TO DO: Your response should consist of the records, reproduced exactly.

*** RECORDS PROVIDED ***

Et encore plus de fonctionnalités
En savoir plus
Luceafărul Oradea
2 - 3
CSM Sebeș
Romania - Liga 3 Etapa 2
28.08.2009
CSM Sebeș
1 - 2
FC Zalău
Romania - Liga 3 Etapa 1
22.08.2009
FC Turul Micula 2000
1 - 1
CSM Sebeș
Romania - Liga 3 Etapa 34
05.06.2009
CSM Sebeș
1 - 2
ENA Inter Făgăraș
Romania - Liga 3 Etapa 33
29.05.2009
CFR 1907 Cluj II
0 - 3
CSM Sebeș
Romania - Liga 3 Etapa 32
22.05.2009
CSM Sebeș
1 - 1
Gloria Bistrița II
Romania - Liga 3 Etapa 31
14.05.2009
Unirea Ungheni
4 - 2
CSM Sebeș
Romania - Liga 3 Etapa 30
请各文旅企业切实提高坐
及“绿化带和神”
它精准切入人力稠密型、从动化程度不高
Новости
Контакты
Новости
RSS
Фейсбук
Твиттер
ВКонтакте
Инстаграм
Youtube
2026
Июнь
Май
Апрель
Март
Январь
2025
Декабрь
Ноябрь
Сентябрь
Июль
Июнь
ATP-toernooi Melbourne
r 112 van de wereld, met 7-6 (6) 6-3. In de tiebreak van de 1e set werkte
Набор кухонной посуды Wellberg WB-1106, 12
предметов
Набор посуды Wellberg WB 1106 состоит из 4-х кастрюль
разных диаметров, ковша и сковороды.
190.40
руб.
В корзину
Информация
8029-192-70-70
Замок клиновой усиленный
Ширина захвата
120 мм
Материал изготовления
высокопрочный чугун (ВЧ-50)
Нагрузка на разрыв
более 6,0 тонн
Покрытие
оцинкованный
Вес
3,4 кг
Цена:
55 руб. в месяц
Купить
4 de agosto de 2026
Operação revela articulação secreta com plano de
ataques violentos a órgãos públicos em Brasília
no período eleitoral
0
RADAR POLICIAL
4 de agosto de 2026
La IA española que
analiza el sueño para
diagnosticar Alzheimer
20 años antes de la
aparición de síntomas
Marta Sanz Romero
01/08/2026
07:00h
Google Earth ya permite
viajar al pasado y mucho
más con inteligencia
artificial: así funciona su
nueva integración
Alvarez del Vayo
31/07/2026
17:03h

*** End of RECORDS PROVIDED ***

TASK OUTPUT:
Et encore plus de fonctionnalités
En savoir plus
Luceafărul Oradea
2 - 3
CSM Sebeș
Romania - Liga 3 Etapa 2
28.08.2009
CSM Sebeș
1 - 2
FC Zalău
Romania - Liga 3 Etapa 1
22.08.2009
FC Turul Micula 2000
1 - 1
CSM Sebeș
Romania - Liga 3 Etapa 34
05.06.2009
CSM Sebeș
1 - 2
ENA Inter Făgăraș
Romania - Liga 3 Etapa 33
29.05.2009
CFR 1907 Cluj II
0 - 3
CSM Sebeș
Romania - Liga 3 Etapa 32
22.05.2009
CSM Sebeș
1 - 1
Gloria Bistrița II
Romania - Liga 3 Etapa 31
14.05.2009
Unirea Ungheni
4 - 2
CSM Sebeș
Romania - Liga 3 Etapa 30
请各文旅企业切实提高坐
及“绿化带和神”
它精准切入人力稠密型、从动化程度不高
Новости
Контакты
Новости
RSS
Фейсбук
Твиттер
ВКонтакте
Инстаграм
Youtube
2026
Июнь
Май
Апрель
Март
Январь
2025
Декабрь
Ноябрь
Сентябрь
Июль
Июнь
ATP-toernooi Melbourne
r 112 van de wereld, met 7-6 (6) 6-3. In de tiebreak van de 1e set werkte
Набор кухонной посуды Wellberg WB-1106, 12
предметов
Набор посуды Wellberg WB 1106 состоит из 4-х кастрюль
разных диаметров, ковша и сковороды.
190.40
руб.
В корзину
Информация
8029-192-70-70
Замок клиновой усиленный
Ширина захвата
120 мм
Материал изготовления
высокопрочный чугун (ВЧ-50)
Нагрузка на разрыв
более 6,0 тонн
Покрытие
оцинкованный
Вес
3,4 кг
Цена:
55 руб. в месяц
Купить
4 de agosto de 2026
Operação revela articulação secreta com plano de
ataques violentos a órgãos públicos em Brasília
no período eleitoral
0
RADAR POLICIAL
4 de agosto de 2026
La IA española que
analiza el sueño para
diagnosticar Alzheimer
20 años antes de la
aparición de síntomas
Marta Sanz Romero
01/08/2026
07:00h
Google Earth ya permite
viajar al pasado y mucho
más con inteligencia
artificial: así funciona su
nueva integración
Alvarez del Vayo
31/07/2026
17:03h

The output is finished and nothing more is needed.